#### [What the task requires]
Repeat the stretch of the genital tuberculosis text from "What causes Genital Tuberculosis?" through "gut loops etc." word for word.

#### [Extract provided]
# # #
About Tuberculosis (TB) of the Genital Tract
When Tuberculosis affects the genital organs like the uterus and fallopian tubes in females, it is known as genital tuberculosis. In India, it is very common, seen in up to 24% of patients coming for IVF and up to 49 % of patients with problems with their fallopian tubes requiring IVF.
Those who have never conceived and those who have one or more children may suffer from genital TB. 40-80% of females with Genital TB face difficulty in getting pregnant.
What causes Genital Tuberculosis?
Tuberculosis is caused by bacteria Mycobacterium tuberculosis.
What causes Genital TB?
- Spread of TB from lungs and other sites through blood or lymph
- Direct spread from infection in the abdomen from gut loops etc.
What sites are affected in Genital TB?
- Fallopian tubes are affected by 100% of women. Usually, both tubes are affected. Due to infection, there may be the formation of scar tissue and the tubes get blocked. The tubes, ovaries, and uterus, etc may also get stuck together.
2. Uterus: The lining of the uterus is affected in 70% of women. First ulcers are formed, later the shape of the uterine cavity gets distorted and the lining is destroyed. So the walls of the uterus get stuck together. That’s why the periods stop.
What are the causes of difficulty in conceiving after Genital TB?
- The lining of the uterus is affected so the embryo doesn’t implant
- Egg development is poor
- Tubes are damaged because of-
- Blockage of tubes
- Ovaries and tubes get stuck together
- Tubes get filled with fluid or pus forming Hydrosalpinx which affects the embryo and ovaries.
- Cilia are damaged.
What symptoms you may have with Genital tuberculosis?
Up to 10 % of women have no symptoms
General Symptoms- You may have
- Low-grade fever
- Loss of weight
- Loss of appetite
Menstrual Problems like:
- Heavy menstrual bleeding in the beginning and delayed/scanty periods later on.
- Complete stoppage of menses in some women
- Difficulty in conceiving
- Pain in pelvis
- Pain during intercourse
- Vaginal infection
- Sometimes severe pain in the lower tummy area
How will your doctor confirm that you have genital Tuberculosis?
History: First the doctor will try to understand your history
- if you have any old history of Tuberculosis yourself or in your family,
- any features related to TB
Check Up: The doctor will check you to look for
- Any fever
- Lymph nodes may be enlarged in size
- Particular breath sounds
- Any features of TB in bones/skin
- You may have a lump in your belly
- Abdomen/Belly may be enlarged or distended.
- The lump may be felt on pelvic examination
- The uterus may be increased in size.
- to check blood counts and ESR
- Serological tests for TB are not recommended now.
- X-ray chest
- Mantoux test- Not very sensitive
- CT scan
- Hysterosalpingogram- it is not done in a known case of genital TB as the infection may flare up if undiagnosed. HSG may show bilateral block or calcification.
- Endometrial biopsy- A small piece of tissue is taken from the uterus and tested for TB bacteria by various methods.
- Endoscopy- A keyhole surgery can be done to check the status of the uterus and tubes. Adhesions and scar tissue in the uterus can be removed.
What is the treatment process for Genital tuberculosis?
- Antitubercular treatment for genital tuberculosis is available for treating tuberculosis. The course generally lasts from 6-8 months.
- You need to adhere to the course of treatment and complete it.
- Take proper diet at the time.
- Report to the doctor, if you have any side effects.
- Surgery may be required to drain any pus collection. Surgery for repairing the tubes is generally not recommended as the surgery may lead to flare up of disease and there are increased chances of having an ectopic pregnancy.
How can you conceive after treatment of Genital Tuberculosis?
- If your uterus and tubes are healthy and there are no other problems, you may conceive naturally also.
- If your fallopian tubes are blocked you will require IVF or test tube baby treatment.
If your uterus is scarred and unhealthy you might require Hysteroscopic surgery for breaking adhesions or surrogacy to help you conceive.
# # #
[Page-level text extractions]
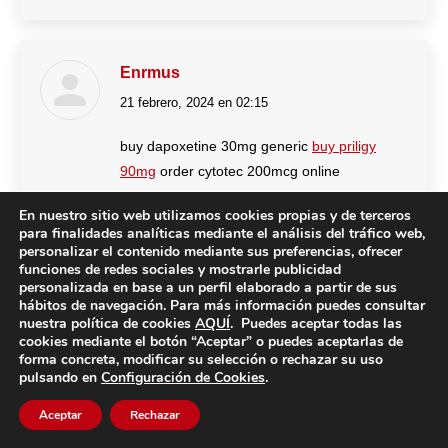
Enrmus
21 febrero, 2024 en 02:15
dice:
buy dapoxetine 30mg generic
buy priligy
90mg
order cytotec 200mcg online
En nuestro sitio web utilizamos cookies propias y de terceros
para finalidades analíticas mediante el análisis del tráfico web,
personalizar el contenido mediante sus preferencias, ofrecer
Mtawzy
funciones de redes sociales y mostrarle publicidad
personalizada en base a un perfil elaborado a partir de sus
21 febrero, 2024 en 02:44
dice:
hábitos de navegación. Para más información puedes consultar
nuestra política de cookies
AQUÍ
. Puedes aceptar todas las
cookies mediante el botón “Aceptar” o puedes aceptarlas de
buy dapoxetine 90mg pill
buy generic
forma concreta, modificar su selección o rechazar su uso
misoprostol
cytotec 200mcg over the counter
pulsando en
Configuración de Cookies
.
Aceptar
Rechazar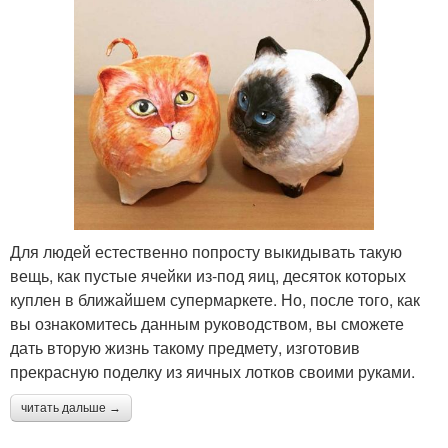
Для людей естественно попросту выкидывать такую
вещь, как пустые ячейки из-под яиц, десяток которых
куплен в ближайшем супермаркете. Но, после того, как
вы ознакомитесь данным руководством, вы сможете
дать вторую жизнь такому предмету, изготовив
прекрасную поделку из яичных лотков своими руками.
читать дальше →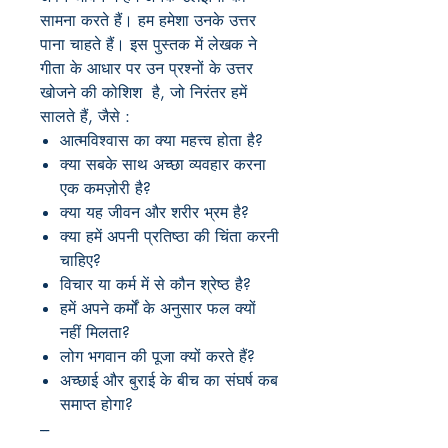
सामना करते हैं। हम हमेशा उनके उत्तर
पाना चाहते हैं। इस पुस्तक में लेखक ने
गीता के आधार पर उन प्रश्नों के उत्तर
खोजने की कोशिश है, जो निरंतर हमें
सालते हैं, जैसे :
आत्मविश्वास का क्या महत्त्व होता है?
क्या सबके साथ अच्छा व्यवहार करना
एक कमज़ोरी है?
क्या यह जीवन और शरीर भ्रम है?
क्या हमें अपनी प्रतिष्ठा की चिंता करनी
चाहिए?
विचार या कर्म में से कौन श्रेष्ठ है?
हमें अपने कर्मों के अनुसार फल क्यों
नहीं मिलता?
लोग भगवान की पूजा क्यों करते हैं?
अच्छाई और बुराई के बीच का संघर्ष कब
समाप्त होगा?
---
# # #
#### [Response for this exercise]
What causes Genital Tuberculosis?
Tuberculosis is caused by bacteria Mycobacterium tuberculosis.
What causes Genital TB?
- Spread of TB from lungs and other sites through blood or lymph
- Direct spread from infection in the abdomen from gut loops etc.